Reality is seldom so straight-forward. Højgaard has put forward ideas on how to train students to discuss problems relating to mathematics and come up with their own formulas relating to their surroundings and the community as a whole.
For instance a teacher could in class pose the question: How many tubes of toothpaste do you think a family uses per year?
Students discuss it amongst themselves and in doing so come across the variables that are hidden in the question. How big is the family? What is the size of a toothpaste tube? How often do family members brush their teeth and how on Earth do I measure the amount of toothpaste people use each time?
The assumptions themselves do not really matter, only that students become aware of how they relate to the answer of the question. After some thought the students agree on the answer.

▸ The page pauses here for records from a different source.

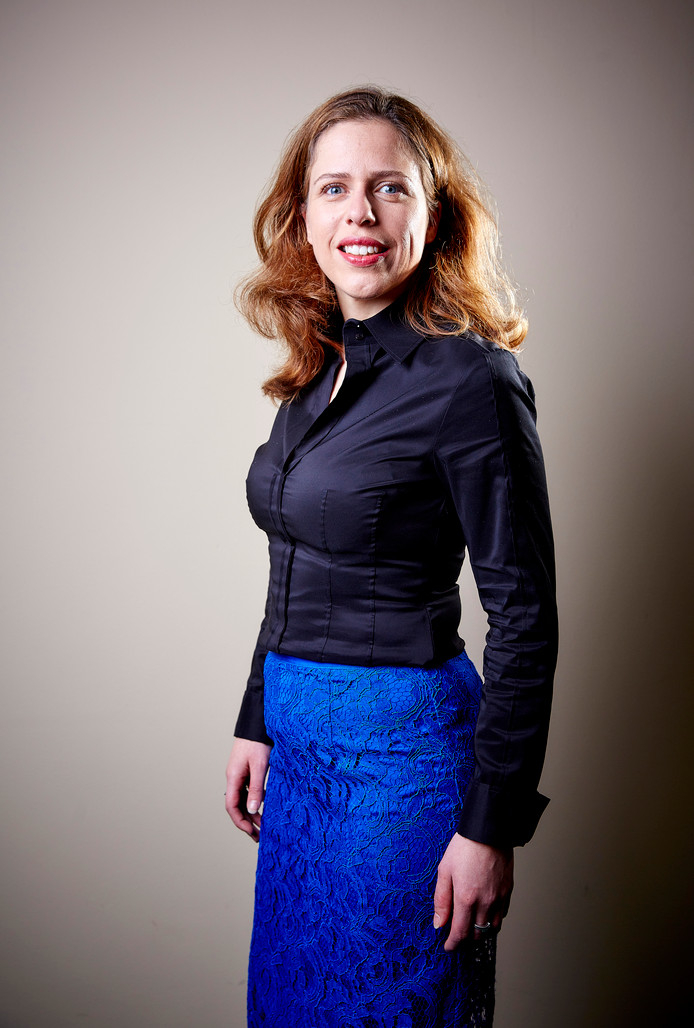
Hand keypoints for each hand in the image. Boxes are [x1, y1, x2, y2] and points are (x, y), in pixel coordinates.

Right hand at [225, 738, 271, 842]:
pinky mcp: (247, 770)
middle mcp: (234, 778)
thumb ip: (256, 788)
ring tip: (263, 825)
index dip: (240, 822)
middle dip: (247, 822)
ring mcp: (240, 774)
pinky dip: (255, 801)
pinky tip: (265, 806)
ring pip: (243, 799)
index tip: (251, 833)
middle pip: (237, 805)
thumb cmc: (258, 742)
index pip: (232, 806)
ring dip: (252, 812)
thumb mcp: (260, 766)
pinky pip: (249, 790)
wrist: (257, 723)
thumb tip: (254, 810)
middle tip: (259, 836)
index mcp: (233, 777)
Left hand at [433, 834, 513, 950]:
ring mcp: (499, 898)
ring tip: (471, 928)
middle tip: (457, 936)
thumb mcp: (445, 871)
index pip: (460, 933)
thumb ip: (441, 900)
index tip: (448, 947)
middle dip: (465, 940)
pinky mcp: (508, 891)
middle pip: (476, 935)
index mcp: (466, 898)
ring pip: (492, 928)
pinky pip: (502, 915)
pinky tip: (485, 914)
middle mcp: (485, 902)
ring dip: (480, 933)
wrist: (488, 831)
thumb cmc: (464, 847)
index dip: (453, 944)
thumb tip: (438, 924)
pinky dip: (493, 920)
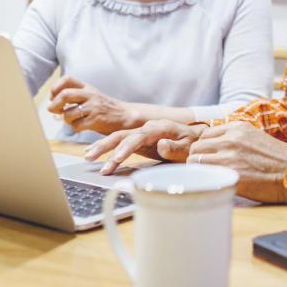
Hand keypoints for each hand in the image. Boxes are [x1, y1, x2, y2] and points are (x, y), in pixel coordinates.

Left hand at [47, 76, 134, 134]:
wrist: (125, 116)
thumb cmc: (105, 108)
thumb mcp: (92, 96)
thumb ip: (75, 96)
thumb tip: (52, 104)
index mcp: (88, 87)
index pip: (68, 79)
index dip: (56, 87)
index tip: (53, 96)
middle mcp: (91, 95)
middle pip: (65, 95)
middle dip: (54, 104)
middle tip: (53, 110)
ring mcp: (94, 107)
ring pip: (68, 113)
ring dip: (66, 119)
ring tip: (72, 120)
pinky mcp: (96, 120)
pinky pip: (77, 125)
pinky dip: (75, 128)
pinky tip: (81, 126)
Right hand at [84, 119, 206, 173]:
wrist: (198, 138)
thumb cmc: (194, 144)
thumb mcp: (189, 147)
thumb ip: (176, 147)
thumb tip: (161, 145)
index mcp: (160, 128)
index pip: (139, 137)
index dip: (126, 148)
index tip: (115, 159)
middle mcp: (148, 128)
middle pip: (123, 135)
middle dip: (106, 146)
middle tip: (91, 157)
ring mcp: (143, 133)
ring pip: (119, 137)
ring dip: (103, 146)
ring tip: (87, 156)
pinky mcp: (140, 140)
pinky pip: (121, 142)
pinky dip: (107, 147)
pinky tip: (94, 152)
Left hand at [186, 122, 286, 204]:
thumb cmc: (277, 160)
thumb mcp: (255, 138)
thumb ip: (235, 139)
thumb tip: (216, 148)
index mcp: (238, 127)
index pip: (205, 135)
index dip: (204, 148)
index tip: (208, 158)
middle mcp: (231, 138)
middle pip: (196, 147)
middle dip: (198, 159)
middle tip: (206, 171)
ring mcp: (229, 156)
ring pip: (195, 160)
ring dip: (199, 170)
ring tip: (209, 178)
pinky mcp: (230, 174)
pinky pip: (203, 173)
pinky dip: (204, 179)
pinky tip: (213, 184)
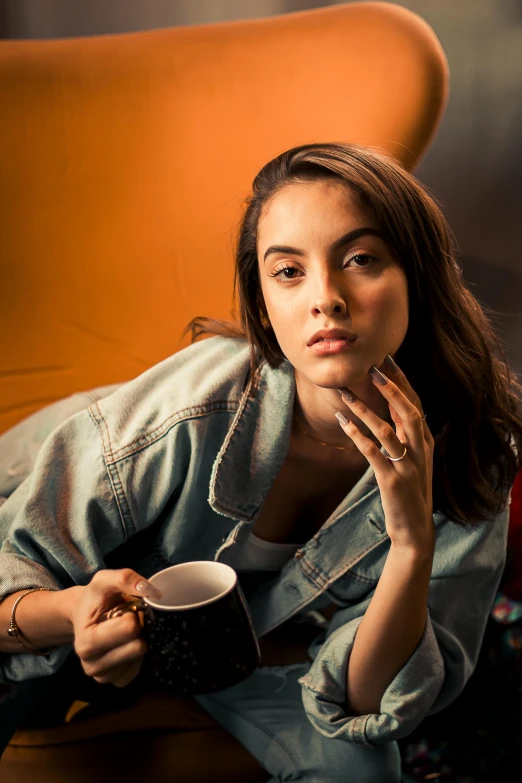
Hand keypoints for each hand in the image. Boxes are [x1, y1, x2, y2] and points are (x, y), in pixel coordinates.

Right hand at [68, 568, 161, 687]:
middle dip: (138, 629)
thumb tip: (151, 591)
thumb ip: (124, 579)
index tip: (121, 611)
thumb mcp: (104, 580)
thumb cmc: (95, 599)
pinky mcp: (115, 681)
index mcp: (86, 642)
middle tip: (126, 620)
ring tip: (124, 632)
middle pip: (137, 647)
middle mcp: (91, 665)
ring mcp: (103, 676)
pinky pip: (137, 671)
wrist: (85, 615)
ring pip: (139, 659)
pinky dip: (137, 656)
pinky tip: (127, 644)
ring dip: (137, 641)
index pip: (130, 629)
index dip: (132, 615)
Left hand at [336, 355, 434, 552]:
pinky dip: (356, 434)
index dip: (402, 382)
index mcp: (425, 442)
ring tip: (344, 393)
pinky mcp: (391, 481)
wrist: (415, 528)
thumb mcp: (414, 459)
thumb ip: (407, 434)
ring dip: (364, 409)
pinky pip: (372, 452)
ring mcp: (407, 466)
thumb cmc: (410, 490)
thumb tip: (393, 406)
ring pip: (386, 429)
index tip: (387, 360)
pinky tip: (342, 421)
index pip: (415, 404)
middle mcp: (420, 451)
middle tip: (372, 367)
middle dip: (389, 388)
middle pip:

The amount of tubes used by a family (y) can be described by the equation:
y = 365*f*b*a/s
where f denotes the number of family members, b denotes the number of times each person brushes their teeth per day, a denotes the amount of toothpaste used each time, and s is the size of the tube.
Given the original assumptions, the family of four will use 14.6 tubes per year, but readers can entertain themselves by inserting relevant values for their own family into the equation.
4.7 is the amount of tubes the reporter believes his home, consisting of himself alone, uses per year. mbl.is/Jim Smart
Højgaard admits that those methods are trickier for teachers and perhaps that explains why traditional methods of teaching mathematics have ruled classrooms all over the world for so long. "If you teach traditional methods then the teacher is by far the expert compared to the student, so the risk of you as a teacher being taken by surprise or the students doing something you didn't expect are low," Højgaard says.
On the other hand teachers that ask their pupils to come up with their own ways of solving a problem and tell them they will follow along the way, must be prepared for things to take an unexpected turn. "Maybe they do something you don't expect and wouldn't have done yourself and you've got to cope with the feeling that you're not in charge. This is challenging for teachers because they are not used to being put in that situation."